## What to do
Scan the records below for the line containing "X165675586Y-126319362D01*" and the line containing "X155154000Y-123803200D01*". Copy both, plus every line between, exactly.

* * * * * * * * *

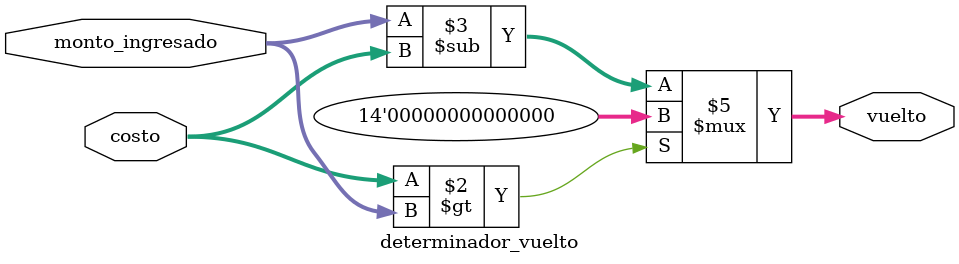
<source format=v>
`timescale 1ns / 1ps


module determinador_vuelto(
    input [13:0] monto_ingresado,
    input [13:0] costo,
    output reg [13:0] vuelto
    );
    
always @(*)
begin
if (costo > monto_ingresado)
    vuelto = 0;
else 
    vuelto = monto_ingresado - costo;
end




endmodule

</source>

* * * * * * * * *

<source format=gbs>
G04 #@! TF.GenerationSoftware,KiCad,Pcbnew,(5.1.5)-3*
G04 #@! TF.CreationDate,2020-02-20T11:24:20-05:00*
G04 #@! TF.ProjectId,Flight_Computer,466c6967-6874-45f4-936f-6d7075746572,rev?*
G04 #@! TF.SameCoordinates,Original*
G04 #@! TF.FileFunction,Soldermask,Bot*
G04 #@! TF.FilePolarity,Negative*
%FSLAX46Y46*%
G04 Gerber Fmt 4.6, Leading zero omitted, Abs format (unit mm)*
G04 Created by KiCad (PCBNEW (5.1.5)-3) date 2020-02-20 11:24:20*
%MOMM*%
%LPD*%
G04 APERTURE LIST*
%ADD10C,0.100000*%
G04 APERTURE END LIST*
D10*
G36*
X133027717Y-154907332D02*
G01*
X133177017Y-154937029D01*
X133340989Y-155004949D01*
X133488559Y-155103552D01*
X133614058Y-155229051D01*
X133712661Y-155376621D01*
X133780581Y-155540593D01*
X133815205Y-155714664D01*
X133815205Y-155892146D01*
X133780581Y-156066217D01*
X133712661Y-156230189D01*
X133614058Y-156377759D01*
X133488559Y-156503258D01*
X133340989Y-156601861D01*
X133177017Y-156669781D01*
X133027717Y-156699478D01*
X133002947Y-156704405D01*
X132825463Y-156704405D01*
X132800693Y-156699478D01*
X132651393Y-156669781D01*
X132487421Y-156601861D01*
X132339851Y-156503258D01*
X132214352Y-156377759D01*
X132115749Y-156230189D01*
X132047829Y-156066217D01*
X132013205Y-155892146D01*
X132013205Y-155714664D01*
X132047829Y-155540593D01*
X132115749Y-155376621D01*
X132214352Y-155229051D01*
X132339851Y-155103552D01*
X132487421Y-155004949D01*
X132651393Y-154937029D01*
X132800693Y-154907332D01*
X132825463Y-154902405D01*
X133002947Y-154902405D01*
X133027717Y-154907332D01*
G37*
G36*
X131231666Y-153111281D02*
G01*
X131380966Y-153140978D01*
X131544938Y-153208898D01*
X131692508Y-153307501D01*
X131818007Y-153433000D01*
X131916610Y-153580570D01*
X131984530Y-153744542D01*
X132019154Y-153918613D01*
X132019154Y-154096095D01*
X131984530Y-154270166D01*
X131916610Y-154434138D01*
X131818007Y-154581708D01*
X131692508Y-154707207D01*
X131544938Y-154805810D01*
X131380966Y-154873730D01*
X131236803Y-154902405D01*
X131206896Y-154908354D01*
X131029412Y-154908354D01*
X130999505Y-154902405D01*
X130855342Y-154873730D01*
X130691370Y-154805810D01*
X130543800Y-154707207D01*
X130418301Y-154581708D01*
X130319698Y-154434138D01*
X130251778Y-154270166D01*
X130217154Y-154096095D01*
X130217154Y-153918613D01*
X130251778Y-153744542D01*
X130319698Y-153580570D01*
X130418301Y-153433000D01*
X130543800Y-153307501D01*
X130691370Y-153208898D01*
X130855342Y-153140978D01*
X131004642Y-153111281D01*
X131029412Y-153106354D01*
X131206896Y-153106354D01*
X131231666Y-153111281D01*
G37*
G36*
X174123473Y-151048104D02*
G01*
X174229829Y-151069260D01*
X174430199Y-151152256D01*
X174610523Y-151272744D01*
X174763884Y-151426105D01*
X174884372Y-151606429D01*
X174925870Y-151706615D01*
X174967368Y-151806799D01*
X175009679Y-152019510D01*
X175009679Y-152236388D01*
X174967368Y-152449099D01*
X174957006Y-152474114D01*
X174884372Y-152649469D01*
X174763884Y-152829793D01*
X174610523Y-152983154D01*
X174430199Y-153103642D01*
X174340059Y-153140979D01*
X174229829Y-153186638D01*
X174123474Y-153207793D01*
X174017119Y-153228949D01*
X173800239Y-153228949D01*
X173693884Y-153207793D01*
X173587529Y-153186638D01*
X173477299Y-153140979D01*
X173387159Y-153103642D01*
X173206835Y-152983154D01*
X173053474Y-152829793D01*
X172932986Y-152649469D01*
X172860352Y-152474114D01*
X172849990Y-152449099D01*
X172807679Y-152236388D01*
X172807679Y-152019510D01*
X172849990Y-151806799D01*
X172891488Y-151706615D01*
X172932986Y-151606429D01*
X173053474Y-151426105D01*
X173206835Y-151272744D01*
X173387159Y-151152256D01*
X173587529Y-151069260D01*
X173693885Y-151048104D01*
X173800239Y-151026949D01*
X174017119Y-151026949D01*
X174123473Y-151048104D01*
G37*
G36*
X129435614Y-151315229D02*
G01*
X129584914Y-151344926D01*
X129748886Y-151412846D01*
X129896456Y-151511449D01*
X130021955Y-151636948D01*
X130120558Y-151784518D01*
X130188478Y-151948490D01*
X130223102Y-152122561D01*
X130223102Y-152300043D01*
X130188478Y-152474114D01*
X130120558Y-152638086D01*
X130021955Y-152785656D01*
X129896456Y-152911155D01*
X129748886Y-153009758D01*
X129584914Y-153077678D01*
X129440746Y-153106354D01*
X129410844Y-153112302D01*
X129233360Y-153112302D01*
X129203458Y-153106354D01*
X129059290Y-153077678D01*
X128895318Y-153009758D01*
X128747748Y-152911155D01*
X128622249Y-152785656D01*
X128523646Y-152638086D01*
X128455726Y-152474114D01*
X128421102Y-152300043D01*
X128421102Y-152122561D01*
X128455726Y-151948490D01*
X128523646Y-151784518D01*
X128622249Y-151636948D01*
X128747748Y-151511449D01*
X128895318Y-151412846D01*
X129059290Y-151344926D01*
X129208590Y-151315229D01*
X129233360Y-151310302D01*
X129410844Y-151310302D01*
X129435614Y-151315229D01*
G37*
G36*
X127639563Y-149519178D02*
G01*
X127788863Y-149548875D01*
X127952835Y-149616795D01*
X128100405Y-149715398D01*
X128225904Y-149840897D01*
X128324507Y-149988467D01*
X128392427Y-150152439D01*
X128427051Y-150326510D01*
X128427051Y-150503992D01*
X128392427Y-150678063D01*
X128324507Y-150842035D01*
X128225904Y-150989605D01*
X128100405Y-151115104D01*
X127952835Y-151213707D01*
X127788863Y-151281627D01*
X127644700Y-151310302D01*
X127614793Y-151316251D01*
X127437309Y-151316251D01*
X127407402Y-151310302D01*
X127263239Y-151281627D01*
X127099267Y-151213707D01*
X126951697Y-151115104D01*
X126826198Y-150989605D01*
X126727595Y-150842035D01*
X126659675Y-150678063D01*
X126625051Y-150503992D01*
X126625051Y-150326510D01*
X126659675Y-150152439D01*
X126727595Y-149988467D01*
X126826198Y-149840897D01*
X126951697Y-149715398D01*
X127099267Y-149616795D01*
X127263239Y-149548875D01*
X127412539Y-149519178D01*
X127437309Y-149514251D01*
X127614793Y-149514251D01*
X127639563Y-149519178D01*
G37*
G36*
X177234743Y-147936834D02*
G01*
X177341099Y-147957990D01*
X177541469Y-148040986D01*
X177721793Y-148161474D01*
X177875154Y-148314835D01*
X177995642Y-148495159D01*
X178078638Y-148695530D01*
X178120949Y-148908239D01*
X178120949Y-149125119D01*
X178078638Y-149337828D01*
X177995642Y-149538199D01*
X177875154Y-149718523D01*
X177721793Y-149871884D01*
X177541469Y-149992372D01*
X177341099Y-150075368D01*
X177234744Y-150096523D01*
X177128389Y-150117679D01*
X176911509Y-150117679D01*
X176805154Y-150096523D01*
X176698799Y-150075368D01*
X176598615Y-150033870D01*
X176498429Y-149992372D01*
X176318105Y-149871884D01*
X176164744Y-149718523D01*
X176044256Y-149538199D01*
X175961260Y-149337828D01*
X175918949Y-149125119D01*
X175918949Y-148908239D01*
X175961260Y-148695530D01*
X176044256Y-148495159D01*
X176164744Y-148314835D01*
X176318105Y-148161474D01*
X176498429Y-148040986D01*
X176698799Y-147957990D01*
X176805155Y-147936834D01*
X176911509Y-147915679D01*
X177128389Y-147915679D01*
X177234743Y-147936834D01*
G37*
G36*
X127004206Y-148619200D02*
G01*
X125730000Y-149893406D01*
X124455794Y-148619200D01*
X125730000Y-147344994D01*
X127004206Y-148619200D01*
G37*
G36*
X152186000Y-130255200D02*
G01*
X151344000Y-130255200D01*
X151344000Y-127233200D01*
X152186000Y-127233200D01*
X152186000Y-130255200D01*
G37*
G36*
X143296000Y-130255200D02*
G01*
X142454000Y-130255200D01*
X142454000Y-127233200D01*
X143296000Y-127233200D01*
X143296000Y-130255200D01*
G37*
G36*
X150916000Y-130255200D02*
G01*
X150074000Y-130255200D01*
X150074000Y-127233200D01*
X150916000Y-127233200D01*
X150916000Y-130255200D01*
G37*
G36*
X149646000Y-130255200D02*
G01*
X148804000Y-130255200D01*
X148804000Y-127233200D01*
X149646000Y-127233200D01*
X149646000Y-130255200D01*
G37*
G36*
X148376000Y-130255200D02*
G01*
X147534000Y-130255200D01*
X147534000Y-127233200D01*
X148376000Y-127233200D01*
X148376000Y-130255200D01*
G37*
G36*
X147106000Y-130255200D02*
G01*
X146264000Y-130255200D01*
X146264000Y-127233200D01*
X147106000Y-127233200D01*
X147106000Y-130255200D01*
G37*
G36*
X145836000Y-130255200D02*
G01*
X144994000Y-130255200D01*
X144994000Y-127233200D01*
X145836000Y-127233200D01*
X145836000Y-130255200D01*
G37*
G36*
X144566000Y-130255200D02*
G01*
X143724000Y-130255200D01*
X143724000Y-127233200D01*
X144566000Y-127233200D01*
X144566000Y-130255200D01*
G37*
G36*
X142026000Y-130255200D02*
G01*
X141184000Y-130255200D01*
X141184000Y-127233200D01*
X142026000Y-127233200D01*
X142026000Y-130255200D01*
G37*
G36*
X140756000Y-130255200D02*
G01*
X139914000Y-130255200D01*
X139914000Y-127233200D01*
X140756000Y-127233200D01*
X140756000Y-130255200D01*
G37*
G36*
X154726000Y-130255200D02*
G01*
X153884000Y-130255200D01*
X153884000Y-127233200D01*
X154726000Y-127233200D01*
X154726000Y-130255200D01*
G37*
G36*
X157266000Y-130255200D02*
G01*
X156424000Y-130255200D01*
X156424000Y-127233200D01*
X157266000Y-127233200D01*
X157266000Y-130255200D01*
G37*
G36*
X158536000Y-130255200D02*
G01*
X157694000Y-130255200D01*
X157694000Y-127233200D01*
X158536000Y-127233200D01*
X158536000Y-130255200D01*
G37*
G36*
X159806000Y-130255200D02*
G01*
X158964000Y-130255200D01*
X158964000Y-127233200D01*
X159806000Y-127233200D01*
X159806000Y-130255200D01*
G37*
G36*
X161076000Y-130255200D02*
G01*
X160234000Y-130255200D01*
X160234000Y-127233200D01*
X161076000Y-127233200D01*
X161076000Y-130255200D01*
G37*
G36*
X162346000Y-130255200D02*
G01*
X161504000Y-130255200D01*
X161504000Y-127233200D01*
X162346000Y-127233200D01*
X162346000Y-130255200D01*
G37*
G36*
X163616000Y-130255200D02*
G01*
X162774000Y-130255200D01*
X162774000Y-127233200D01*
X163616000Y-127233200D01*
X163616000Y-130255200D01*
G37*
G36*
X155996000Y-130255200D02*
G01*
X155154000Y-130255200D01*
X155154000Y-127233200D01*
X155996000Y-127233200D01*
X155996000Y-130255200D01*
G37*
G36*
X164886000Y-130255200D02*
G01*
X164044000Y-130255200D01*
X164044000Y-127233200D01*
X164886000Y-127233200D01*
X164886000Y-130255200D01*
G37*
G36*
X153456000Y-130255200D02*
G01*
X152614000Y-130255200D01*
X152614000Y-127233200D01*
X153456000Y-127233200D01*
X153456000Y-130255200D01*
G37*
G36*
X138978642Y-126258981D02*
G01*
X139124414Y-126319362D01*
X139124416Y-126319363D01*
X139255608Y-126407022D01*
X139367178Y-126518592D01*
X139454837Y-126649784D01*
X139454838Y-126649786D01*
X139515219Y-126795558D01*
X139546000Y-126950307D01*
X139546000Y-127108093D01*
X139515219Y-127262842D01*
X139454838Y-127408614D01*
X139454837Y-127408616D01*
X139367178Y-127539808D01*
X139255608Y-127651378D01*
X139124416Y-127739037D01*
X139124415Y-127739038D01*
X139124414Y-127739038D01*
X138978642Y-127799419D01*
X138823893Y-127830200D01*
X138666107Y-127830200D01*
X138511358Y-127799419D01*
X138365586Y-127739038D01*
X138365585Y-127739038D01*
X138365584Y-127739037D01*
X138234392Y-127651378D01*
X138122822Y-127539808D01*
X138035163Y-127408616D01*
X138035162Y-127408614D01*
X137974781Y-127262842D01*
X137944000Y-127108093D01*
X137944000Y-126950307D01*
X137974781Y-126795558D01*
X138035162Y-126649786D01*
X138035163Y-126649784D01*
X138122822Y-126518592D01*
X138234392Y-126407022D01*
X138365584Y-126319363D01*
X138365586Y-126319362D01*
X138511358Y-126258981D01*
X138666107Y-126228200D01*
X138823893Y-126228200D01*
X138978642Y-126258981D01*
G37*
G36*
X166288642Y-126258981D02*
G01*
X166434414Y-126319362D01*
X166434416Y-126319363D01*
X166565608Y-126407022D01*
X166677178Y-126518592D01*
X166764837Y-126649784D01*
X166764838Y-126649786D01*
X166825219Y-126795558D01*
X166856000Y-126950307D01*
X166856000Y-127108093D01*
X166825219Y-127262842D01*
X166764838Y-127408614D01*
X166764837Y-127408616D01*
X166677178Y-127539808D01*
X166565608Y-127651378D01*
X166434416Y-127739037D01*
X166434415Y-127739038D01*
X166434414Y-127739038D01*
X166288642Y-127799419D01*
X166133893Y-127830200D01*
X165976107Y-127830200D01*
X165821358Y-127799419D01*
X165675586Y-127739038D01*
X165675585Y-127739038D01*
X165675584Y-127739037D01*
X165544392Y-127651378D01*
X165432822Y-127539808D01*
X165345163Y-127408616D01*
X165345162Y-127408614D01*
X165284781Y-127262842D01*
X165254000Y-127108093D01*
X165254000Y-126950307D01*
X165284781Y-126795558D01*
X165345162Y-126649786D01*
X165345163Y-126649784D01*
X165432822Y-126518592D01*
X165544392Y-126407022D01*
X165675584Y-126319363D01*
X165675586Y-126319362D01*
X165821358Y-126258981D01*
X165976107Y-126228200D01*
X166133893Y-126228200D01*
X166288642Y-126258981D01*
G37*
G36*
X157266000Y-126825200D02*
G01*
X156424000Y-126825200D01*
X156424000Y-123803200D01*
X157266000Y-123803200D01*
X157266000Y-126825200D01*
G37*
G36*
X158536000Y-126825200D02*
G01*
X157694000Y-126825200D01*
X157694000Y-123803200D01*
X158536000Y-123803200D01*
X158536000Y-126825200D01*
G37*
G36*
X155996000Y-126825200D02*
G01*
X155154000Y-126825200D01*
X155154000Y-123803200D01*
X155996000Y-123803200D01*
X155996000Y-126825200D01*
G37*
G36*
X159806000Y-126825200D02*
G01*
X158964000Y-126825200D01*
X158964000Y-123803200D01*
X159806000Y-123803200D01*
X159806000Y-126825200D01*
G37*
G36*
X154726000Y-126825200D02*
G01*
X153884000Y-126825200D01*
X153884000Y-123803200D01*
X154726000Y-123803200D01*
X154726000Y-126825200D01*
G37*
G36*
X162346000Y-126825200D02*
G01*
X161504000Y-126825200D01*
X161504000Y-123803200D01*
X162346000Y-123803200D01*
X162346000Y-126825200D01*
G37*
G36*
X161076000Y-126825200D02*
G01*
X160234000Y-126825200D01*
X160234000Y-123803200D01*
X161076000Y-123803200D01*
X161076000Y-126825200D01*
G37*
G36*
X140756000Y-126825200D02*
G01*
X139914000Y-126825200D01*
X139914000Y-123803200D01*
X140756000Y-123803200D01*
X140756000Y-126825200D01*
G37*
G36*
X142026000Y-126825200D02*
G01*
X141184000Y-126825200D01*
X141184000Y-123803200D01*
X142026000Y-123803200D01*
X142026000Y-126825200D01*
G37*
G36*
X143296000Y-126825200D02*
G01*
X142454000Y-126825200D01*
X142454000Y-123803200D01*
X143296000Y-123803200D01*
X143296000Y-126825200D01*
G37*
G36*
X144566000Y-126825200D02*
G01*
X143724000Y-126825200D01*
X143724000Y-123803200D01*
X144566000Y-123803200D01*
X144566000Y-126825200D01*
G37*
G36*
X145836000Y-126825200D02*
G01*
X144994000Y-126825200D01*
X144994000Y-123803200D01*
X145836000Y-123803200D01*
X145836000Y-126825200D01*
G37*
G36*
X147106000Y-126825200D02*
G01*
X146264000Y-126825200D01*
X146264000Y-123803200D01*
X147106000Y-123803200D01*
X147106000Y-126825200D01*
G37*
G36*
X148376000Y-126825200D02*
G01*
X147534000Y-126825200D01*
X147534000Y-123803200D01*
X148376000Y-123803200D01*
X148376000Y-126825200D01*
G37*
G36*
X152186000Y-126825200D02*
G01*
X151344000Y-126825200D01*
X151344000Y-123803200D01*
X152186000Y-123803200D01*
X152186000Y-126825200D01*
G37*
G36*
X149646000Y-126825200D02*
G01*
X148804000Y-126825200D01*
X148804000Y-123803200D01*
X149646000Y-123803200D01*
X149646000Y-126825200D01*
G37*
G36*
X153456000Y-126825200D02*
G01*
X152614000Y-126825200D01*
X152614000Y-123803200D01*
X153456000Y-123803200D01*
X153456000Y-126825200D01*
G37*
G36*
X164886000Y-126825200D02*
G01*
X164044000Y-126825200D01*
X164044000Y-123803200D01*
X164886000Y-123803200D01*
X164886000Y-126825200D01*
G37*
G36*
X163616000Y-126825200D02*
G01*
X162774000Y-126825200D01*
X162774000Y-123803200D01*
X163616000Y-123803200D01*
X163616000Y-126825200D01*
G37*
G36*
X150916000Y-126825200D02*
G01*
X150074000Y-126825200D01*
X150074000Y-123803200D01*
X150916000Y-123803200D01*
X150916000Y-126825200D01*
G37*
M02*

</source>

* * * * * * * * *

## Solution to the problem
X165675586Y-126319362D01*
X165821358Y-126258981D01*
X165976107Y-126228200D01*
X166133893Y-126228200D01*
X166288642Y-126258981D01*
G37*
G36*
X157266000Y-126825200D02*
G01*
X156424000Y-126825200D01*
X156424000Y-123803200D01*
X157266000Y-123803200D01*
X157266000Y-126825200D01*
G37*
G36*
X158536000Y-126825200D02*
G01*
X157694000Y-126825200D01*
X157694000Y-123803200D01*
X158536000Y-123803200D01*
X158536000Y-126825200D01*
G37*
G36*
X155996000Y-126825200D02*
G01*
X155154000Y-126825200D01*
X155154000Y-123803200D01*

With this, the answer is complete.